Stored data entries:
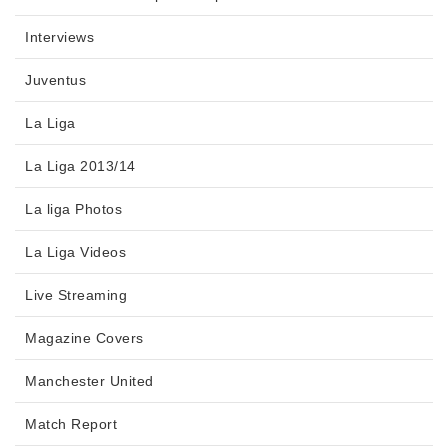
Interviews
Juventus
La Liga
La Liga 2013/14
La liga Photos
La Liga Videos
Live Streaming
Magazine Covers
Manchester United
Match Report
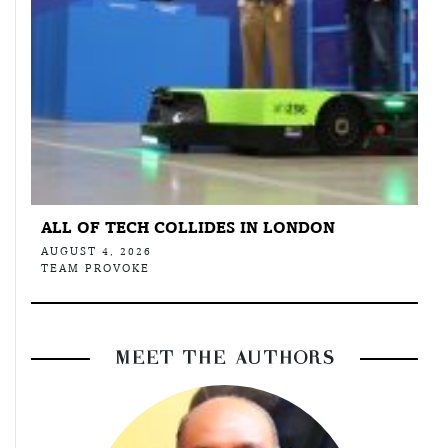
ALL OF TECH COLLIDES IN LONDON
AUGUST 4, 2026
TEAM PROVOKE
MEET THE AUTHORS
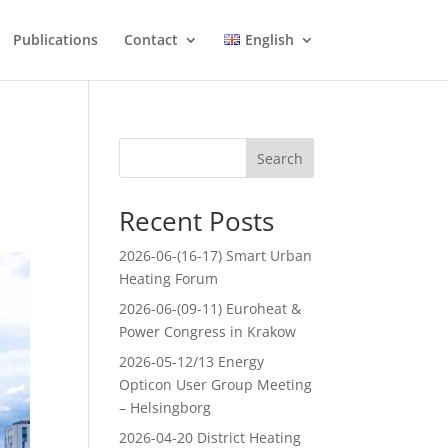
Publications
Contact
English
Search
Recent Posts
2026-06-(16-17) Smart Urban
Heating Forum
2026-06-(09-11) Euroheat &
Power Congress in Krakow
2026-05-12/13 Energy
Opticon User Group Meeting
– Helsingborg
2026-04-20 District Heating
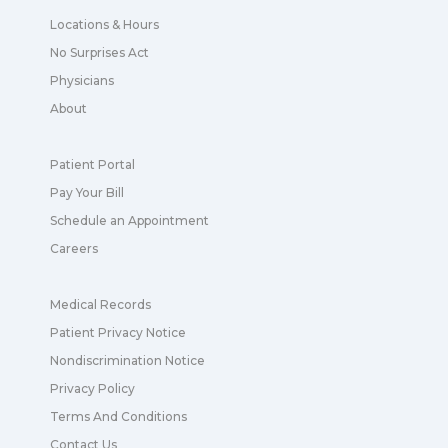
Locations & Hours
No Surprises Act
Physicians
About
Patient Portal
Pay Your Bill
Schedule an Appointment
Careers
Medical Records
Patient Privacy Notice
Nondiscrimination Notice
Privacy Policy
Terms And Conditions
Contact Us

What to do: Without including any images, output the data exactly as given.

Response box:
Interviews
Juventus
La Liga
La Liga 2013/14
La liga Photos
La Liga Videos
Live Streaming
Magazine Covers
Manchester United
Match Report
ALL OF TECH COLLIDES IN LONDON
AUGUST 4, 2026
TEAM PROVOKE
MEET THE AUTHORS
Publications
Contact
English
Search
Recent Posts
2026-06-(16-17) Smart Urban
Heating Forum
2026-06-(09-11) Euroheat &
Power Congress in Krakow
2026-05-12/13 Energy
Opticon User Group Meeting
– Helsingborg
2026-04-20 District Heating
Locations & Hours
No Surprises Act
Physicians
About
Patient Portal
Pay Your Bill
Schedule an Appointment
Careers
Medical Records
Patient Privacy Notice
Nondiscrimination Notice
Privacy Policy
Terms And Conditions
Contact Us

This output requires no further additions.